We Can Help You Lock the Door

Entrust offers a comprehensive portfolio of solutions that not only would have helped the organization that was the victim in this particular situation, but can also help other organizations protect against more sophisticated attacks being used by threat actors.

KeyControl manages keys, secrets, and certificates – including credentials. KeyControl proactively enforces security policies by whitelisting approved users and actions while also recording privileged user activity across virtual, cloud, and physical environments – creating a granular, immutable audit trial of those accessing the system.

Entrust CloudControl improves virtual infrastructure security and risk management with features such as role-based access control (RBAC), attribute-based access control (ABAC), and secondary approval (two-person rule). These are important, especially when overseeing virtualized environments on a large scale with a team of busy system administrators. CloudControl provides the necessary guardrails and control measures to ensure that your system admin team consistently applies policies across your VM estate while also mitigating against inadvertent misconfigurations.

Entrust Phishing-Resistant MFA delivers precisely as advertised. Identity continues to be the largest attack vector, with compromised credentials and phishing being the leading causes of breaches. The traditional password adds to the poor user experience and is easily compromised. Even conventional MFA methods such as SMS one-time password (OTP) and push authentication are easily bypassed by attackers.

Credential Management and Access Trends

When examining credential management and access, there are prominent trends in identity and IAM that are receiving significant attention in the office of the CEO and the boardroom.

One prominent trend is the increasing adoption of phishing-resistant passwordless adaptive biometrics authentication. This helps prevent fraud and secure high-value transactions with risk inputs that assess behavioral biometrics and look for indicators of compromise (IOCs) based on various threat intelligence feeds.

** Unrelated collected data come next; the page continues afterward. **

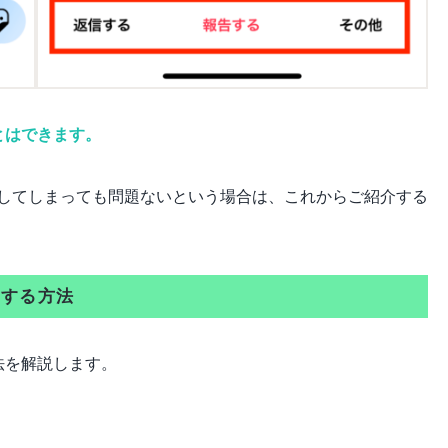
とはできます。
してしまっても問題ないという場合は、これからご紹介する
除する方法
法を解説します。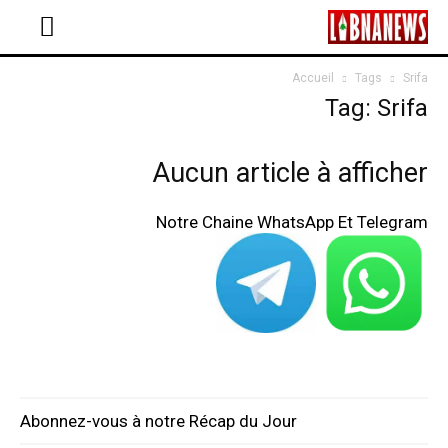
Accueil
Tags
Srifa
Tag: Srifa
Aucun article à afficher
Notre Chaine WhatsApp Et Telegram
Abonnez-vous à notre Récap du Jour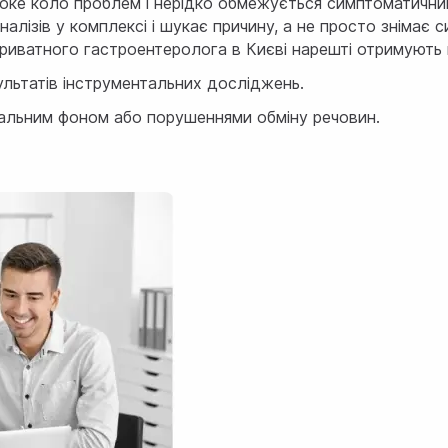
роке коло проблем і нерідко обмежується симптоматични
налізів у комплексі і шукає причину, а не просто знімає 
приватного гастроентеролога в Києві нарешті отримують 
ультатів інструментальних досліджень.
нальним фоном або порушеннями обміну речовин.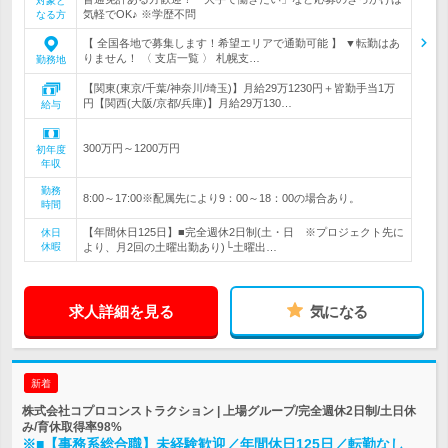
対象と
気軽でOK♪ ※学歴不問
なる方
【 全国各地で募集します！希望エリアで通勤可能 】 ▼転勤はあ
りません！ 〈 支店一覧 〉 札幌支…
勤務地
【関東(東京/千葉/神奈川/埼玉)】月給29万1230円＋皆勤手当1万
円【関西(大阪/京都/兵庫)】月給29万130…
給与
300万円～1200万円
初年度
年収
勤務
8:00～17:00※配属先により9：00～18：00の場合あり。
時間
【年間休日125日】■完全週休2日制(土・日 ※プロジェクト先に
休日
休暇
より、月2回の土曜出勤あり)└土曜出…
求人詳細を見る
気になる
新着
株式会社コプロコンストラクション | 上場グループ/完全週休2日制/土日休
み/育休取得率98%
※■【事務系総合職】未経験歓迎／年間休日125日／転勤なし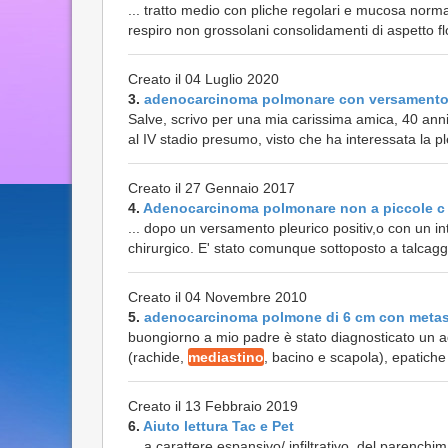
... tratto medio con pliche regolari e mucosa norm
respiro non grossolani consolidamenti di aspetto flo
Creato il 04 Luglio 2020
3.
adenocarcinoma polmonare con versament
Salve, scrivo per una mia carissima amica, 40 ann
al IV stadio presumo, visto che ha interessata la pl
Creato il 27 Gennaio 2017
4.
Adenocarcinoma polmonare non a piccole c
... dopo un versamento pleurico positiv,o con un 
chirurgico. E' stato comunque sottoposto a talcaggio
Creato il 04 Novembre 2010
5.
adenocarcinoma polmone di 6 cm con meta
buongiorno a mio padre è stato diagnosticato un 
(rachide,
mediastino
, bacino e scapola), epatiche 
Creato il 13 Febbraio 2019
6.
Aiuto lettura Tac e Pet
... a carattere espansivo/ infiltrativo del parenchi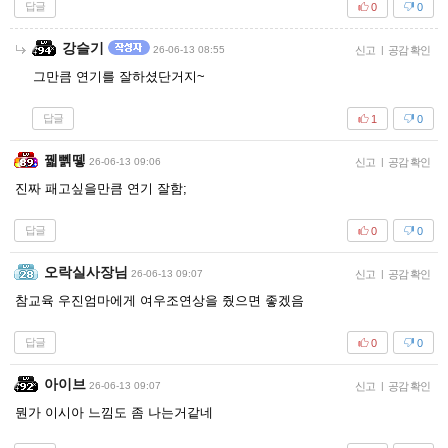
답글
0
0
강슬기
26-06-13 08:55
신고
|
공감 확인
그만큼 연기를 잘하셨단거지~
답글
1
0
꿻뻵뗗
26-06-13 09:06
신고
|
공감 확인
진짜 패고싶을만큼 연기 잘함;
답글
0
0
오락실사장님
26-06-13 09:07
신고
|
공감 확인
참교육 우진엄마에게 여우조연상을 줬으면 좋겠음
답글
0
0
아이브
26-06-13 09:07
신고
|
공감 확인
뭔가 이시아 느낌도 좀 나는거같네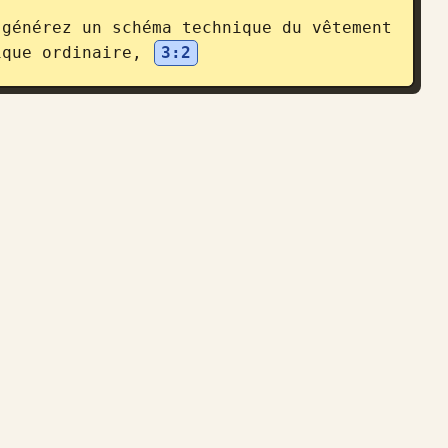
générez un schéma technique du vêtement 
ique ordinaire, 
3:2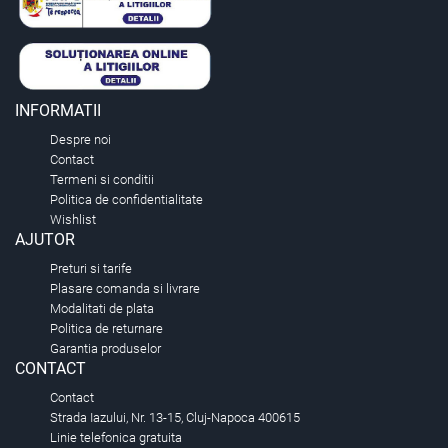
INFORMATII
Despre noi
Contact
Termeni si conditii
Politica de confidentialitate
Wishlist
AJUTOR
Preturi si tarife
Plasare comanda si livrare
Modalitati de plata
Politica de returnare
Garantia produselor
CONTACT
Contact
Strada Iazului, Nr. 13-15, Cluj-Napoca 400615
Linie telefonica gratuita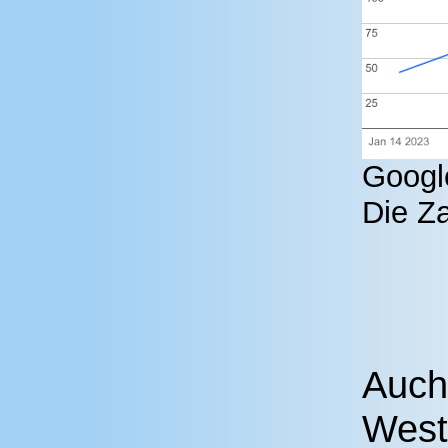
Google
Die Za
Auch
West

Another trend is using identity proofing to enhance security layers, seamless onboarding processes, and the integration of digital signing to provide a unified digital identity experience. Many companies are grappling with the complexities of managing multiple identity providers (IDPs) and associated processes, as well as challenges related to MFA fatigue and phishing attacks targeting OTPs via SMS or email – particularly through adversary in the middle (AiTM) attacks.

Then there’s the management of diverse cybersecurity platforms – including various IDPs, MFA solutions, identity proofing tools, and standalone digital signing platforms – that can lead to productivity bottlenecks and costly administration overheads. Employing certificate-based authentication, biometrics, and other passwordless authentication methods – combined with identity proofing and digital signing within an integrated identity solution – helps streamline operations, reduce costs, and enhance user adoption. Plus, it also helps mitigate potential vulnerabilities associated with disjointed platform connections across enterprise IT environments. It’s a lot for organizations to take on board.

Entrust phishing-resistant identity solutions provide a complete identity and access management platform and comprehensive certificate lifecycle management capabilities to help you implement high-assurance certificate-based authentication for your users and devices.

Lessons Learned

Whether your organization is on a Zero Trust journey or just looking to strengthen your security posture, the attack discussed in the Joint Cybersecurity Advisory paper that started this conversation is a reminder that the threats out there are real – and organizations need to have robust security processes and procedures in place to keep that door firmly closed.